CLICK TO VIEW PRESS RELEASE
1ST INTERCONTINENTAL NEW DADA EXPOSITIONINTERNATIONAL ARTISTS COOPERATIONGALLERY S:T PETRI AND KLAUS GROH01 - 25.09.1978
Galerie S:t Petri in Lund, together with Klaus Groh from West Germany, has organized the first intercontinental New Dada exhibition in the world. The event opens on 1 September 1978. Around one hundred and fifty works by approximately one hundred and fifty artists from North and South America, Japan, Australia, New Zealand, Eastern and Western Europe fill the gallery’s five exhibition rooms.
Dadaism, which saw its dawn about sixty years ago, had as one of its aims to provoke its surroundings. By showing at exhibitions objects that were not usually associated with art, the Dadaists wanted to question the fixed norms of what was considered art and non-art. Marcel Duchamp was the leading figure within classical Dadaism.
The New Dadaists take things one step further than their predecessors.
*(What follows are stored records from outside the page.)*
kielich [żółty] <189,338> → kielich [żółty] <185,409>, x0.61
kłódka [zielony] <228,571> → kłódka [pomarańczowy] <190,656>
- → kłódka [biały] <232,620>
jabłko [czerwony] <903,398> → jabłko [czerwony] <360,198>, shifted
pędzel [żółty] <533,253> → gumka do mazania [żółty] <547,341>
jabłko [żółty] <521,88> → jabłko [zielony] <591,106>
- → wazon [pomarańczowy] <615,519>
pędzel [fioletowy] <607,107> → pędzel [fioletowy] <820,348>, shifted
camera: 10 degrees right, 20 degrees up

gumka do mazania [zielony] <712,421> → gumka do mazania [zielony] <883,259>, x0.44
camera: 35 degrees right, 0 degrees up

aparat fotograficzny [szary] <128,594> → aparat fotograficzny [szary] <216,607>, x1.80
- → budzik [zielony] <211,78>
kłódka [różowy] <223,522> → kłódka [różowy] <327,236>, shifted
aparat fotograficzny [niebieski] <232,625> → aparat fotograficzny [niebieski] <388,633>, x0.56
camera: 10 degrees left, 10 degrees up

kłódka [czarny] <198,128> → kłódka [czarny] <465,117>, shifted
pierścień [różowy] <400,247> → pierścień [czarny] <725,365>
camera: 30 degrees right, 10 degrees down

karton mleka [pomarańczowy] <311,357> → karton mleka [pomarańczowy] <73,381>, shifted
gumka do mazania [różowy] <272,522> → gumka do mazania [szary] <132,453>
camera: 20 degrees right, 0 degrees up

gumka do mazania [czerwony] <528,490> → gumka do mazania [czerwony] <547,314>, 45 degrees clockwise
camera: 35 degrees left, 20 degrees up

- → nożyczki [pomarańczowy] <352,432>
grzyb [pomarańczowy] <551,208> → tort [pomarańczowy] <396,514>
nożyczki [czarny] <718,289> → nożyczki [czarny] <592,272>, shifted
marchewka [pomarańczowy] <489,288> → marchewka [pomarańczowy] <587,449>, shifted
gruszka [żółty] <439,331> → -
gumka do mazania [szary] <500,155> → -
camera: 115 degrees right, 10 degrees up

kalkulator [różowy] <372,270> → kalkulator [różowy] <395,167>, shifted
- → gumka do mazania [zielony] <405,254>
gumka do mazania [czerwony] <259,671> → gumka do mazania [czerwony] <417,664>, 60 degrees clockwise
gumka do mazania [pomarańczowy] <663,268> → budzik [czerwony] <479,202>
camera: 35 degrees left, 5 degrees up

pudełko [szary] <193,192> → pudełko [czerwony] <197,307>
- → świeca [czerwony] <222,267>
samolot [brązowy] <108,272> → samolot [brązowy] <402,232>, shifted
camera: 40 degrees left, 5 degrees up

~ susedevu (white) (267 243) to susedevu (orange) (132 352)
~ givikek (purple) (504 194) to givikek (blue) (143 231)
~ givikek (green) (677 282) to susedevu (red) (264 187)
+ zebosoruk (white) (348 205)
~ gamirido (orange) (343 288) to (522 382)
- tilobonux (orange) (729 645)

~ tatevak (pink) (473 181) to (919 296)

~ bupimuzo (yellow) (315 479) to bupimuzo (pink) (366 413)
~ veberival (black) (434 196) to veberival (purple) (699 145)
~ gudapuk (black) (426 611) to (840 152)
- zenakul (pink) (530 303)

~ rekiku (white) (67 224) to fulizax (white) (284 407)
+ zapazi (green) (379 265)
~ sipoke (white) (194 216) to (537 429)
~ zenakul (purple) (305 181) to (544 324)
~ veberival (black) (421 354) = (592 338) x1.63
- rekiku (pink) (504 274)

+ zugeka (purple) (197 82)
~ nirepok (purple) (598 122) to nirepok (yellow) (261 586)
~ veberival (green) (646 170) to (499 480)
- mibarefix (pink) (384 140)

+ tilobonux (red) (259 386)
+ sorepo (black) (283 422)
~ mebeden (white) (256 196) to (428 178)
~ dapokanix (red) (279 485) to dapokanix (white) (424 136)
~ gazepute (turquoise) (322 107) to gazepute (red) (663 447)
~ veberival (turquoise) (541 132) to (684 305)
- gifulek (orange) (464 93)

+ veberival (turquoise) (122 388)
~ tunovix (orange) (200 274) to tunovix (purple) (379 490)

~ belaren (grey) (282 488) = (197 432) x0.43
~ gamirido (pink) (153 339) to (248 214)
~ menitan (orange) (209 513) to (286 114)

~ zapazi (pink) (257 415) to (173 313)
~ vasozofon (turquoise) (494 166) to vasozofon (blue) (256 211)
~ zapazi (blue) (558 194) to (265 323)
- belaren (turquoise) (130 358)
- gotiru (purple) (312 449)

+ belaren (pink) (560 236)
It is no longer merely about “shocking” their environment, but rather about making people aware of themselves and giving individuals the courage to create. Their premise is that every human being is creative.
It is in North America, especially the U.S.A., that Neo-Dadaist ideas are primarily found. However, it is not as easy now as it was sixty years ago to point to a clearly defined geographic or political area. Different media have made human individual problems global. These artistic expressions often occur at the margins of society. In Eastern Europe, artists struggle with ideologies; in Western Europe, with commercialism.
Klaus Groh, in his doctoral dissertation (1977), thoroughly examined the various forms of Neo-Dadaism that have emerged in North America. He also emphasizes its pedagogical significance. Groh believes that the artist’s most important task is to give other people the courage to create and reshape their own lives. Art as a creative challenge, rather than as an object, is his and the Neo-Dadaists’ guiding principle. The material presented at Galerie S:t Petri therefore consists not of “finished” works of art but primarily of mental impulses directed at the viewer. The viewer thus always becomes a co-creator — if he or she is open to it.
One of the participants, Leif Eriksson, has placed grass mats in the gallery windows. On Friday (1 September) and Saturday (2 September) at 6 p.m., Klaus Groh himself will be present with various surprise events. Professor Oscar Reuterswärd from the Faculty of Art History, who assisted in realizing the exhibition, will give a lecture on Dadaism.
The New Dada Exhibition is open 1–25 September 1978, weekdays 3–8 p.m., Saturdays and Sundays 1–5 p.m.